_WORK ORDER_. Reproduce the records that follow exactly as they are written.

_RECORDS SHOWN_.
◆ ◆ ◆ ◆ ◆ ◆ ◆

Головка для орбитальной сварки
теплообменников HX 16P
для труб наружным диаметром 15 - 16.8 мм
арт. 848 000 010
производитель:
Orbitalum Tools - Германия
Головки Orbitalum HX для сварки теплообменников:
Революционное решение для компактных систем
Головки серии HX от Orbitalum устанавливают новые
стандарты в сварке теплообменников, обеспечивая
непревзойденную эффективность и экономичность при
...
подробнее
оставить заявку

◆ ◆ ◆ ◆ ◆ ◆ ◆

_SOLUTION TO THE PROBLEM_.
Головка для орбитальной сварки
теплообменников HX 16P
для труб наружным диаметром 15 - 16.8 мм
арт. 848 000 010
производитель:
Orbitalum Tools - Германия
Головки Orbitalum HX для сварки теплообменников:
Революционное решение для компактных систем
Головки серии HX от Orbitalum устанавливают новые
стандарты в сварке теплообменников, обеспечивая
непревзойденную эффективность и экономичность при
...
подробнее
оставить заявку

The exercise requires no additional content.